The best magic upgrade order in Clean The Library starts with the route problem that wastes the most time: buy or use magic that fixes sorting before magic that only helps a perfect route. Most players are not losing early runs because their top speed is low. They are losing time because books are in bad piles, the wrong book is on top, or they do not know where the next shelf is.
Route notes often mention Assemble, Sort, Insight, Shelf Guide, and Auto-Shelving as the main magic or ability path. Those names need to match the live ability list before you build a route around them. The route logic is the sequence of problems they solve. First, reduce pile chaos. Then reduce manual sorting. Then reduce search time.

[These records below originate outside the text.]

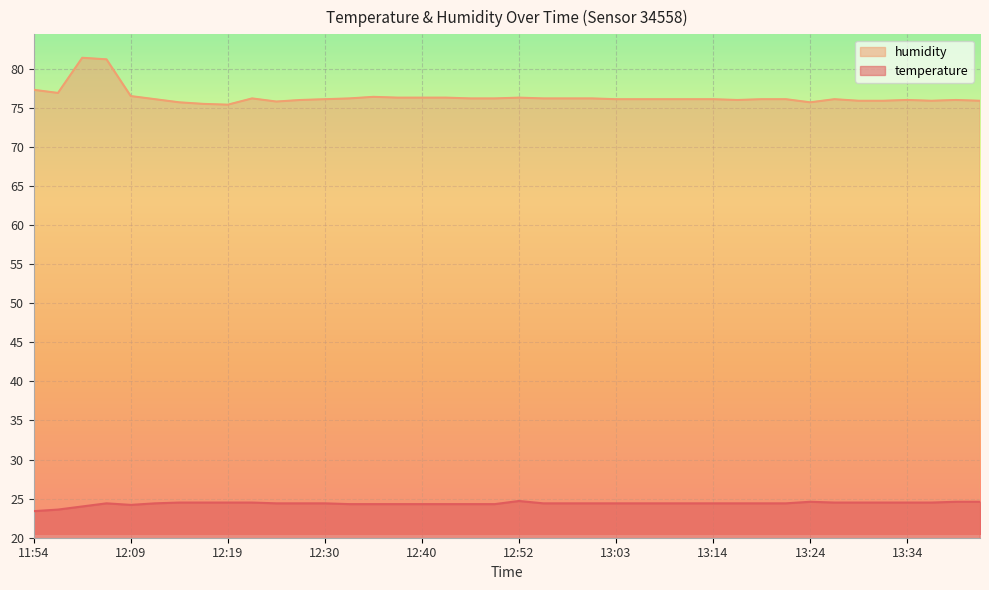

True or false: temperature and humidity intersect in this chart.

False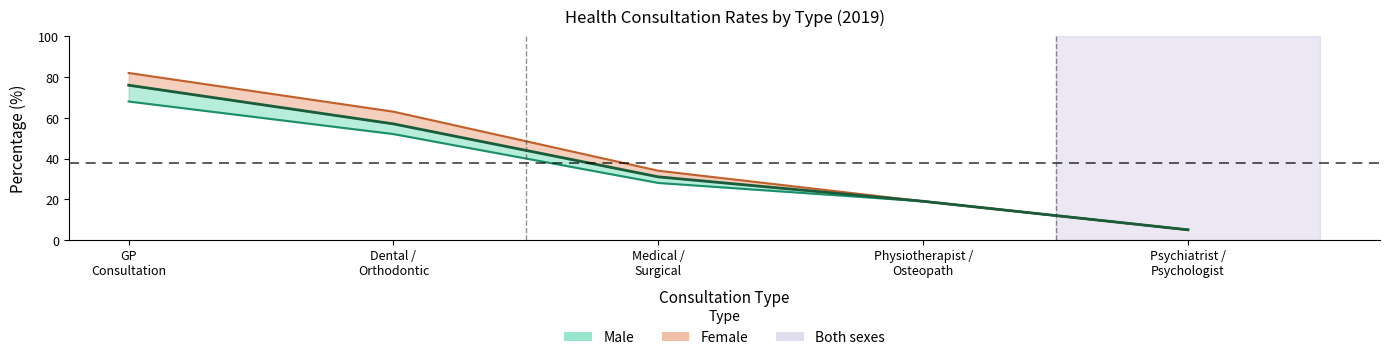

What is the maximum value shown in the chart?

76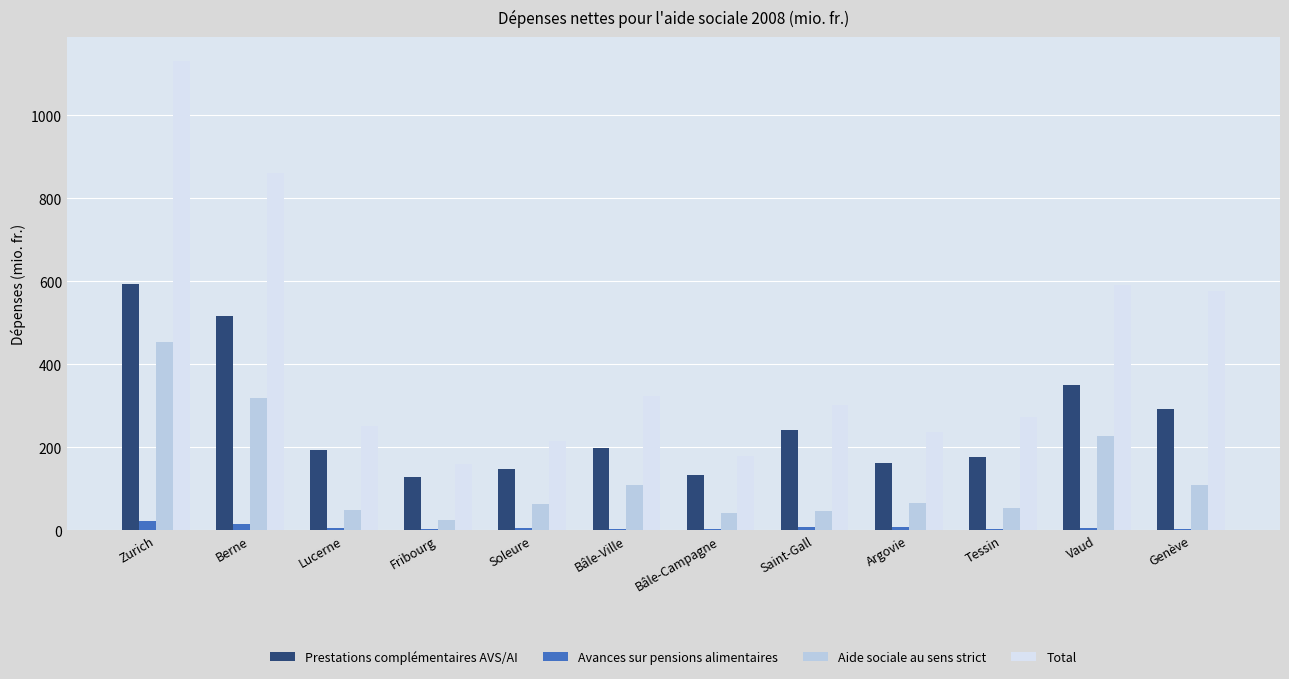

At which category is the sum across all series the highest?

Zurich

Finally, automate or accelerate the parts of the route you already understand.
For beginners, magic is a poor substitute for controls. If you cannot pick up, drop, and cycle books smoothly, magic will hide mistakes for a short time and then create new ones when the ability is unavailable. Finish normal shelves first. Learn where books tend to pile up. Then use magic to handle the repeated tasks you already recognize.
For normal clears, choose magic that keeps books organized. A route tool that groups, sorts, or reveals destinations can save more time than raw movement because it reduces the number of wrong trips. If you repeatedly stand with a mixed stack and no clear next shelf, prioritize information or sorting help. If your piles are already clean and your shelf choices are quick, movement or automation becomes more valuable.
For timed badges, magic order becomes stricter. A 1-hour attempt cannot afford repeated re-reading of the same floor pile. Use magic early enough that it changes your entire route, not late after most shelves are already done. If a magic upgrade affects only a small endgame cleanup, it is not your first speedrun priority. If it lets you identify or place books faster for the whole run, move it earlier.
For no-magic or Pro Mode goals, study magic even when you cannot rely on it. Knowing what magic normally fixes tells you what you must do manually. If magic usually handles messy piles, your no-magic route needs cleaner staging. If magic usually helps find shelves, your no-magic route needs better label reading and zone memory. The best no-magic players often look organized because they are replacing ability effects with disciplined routing.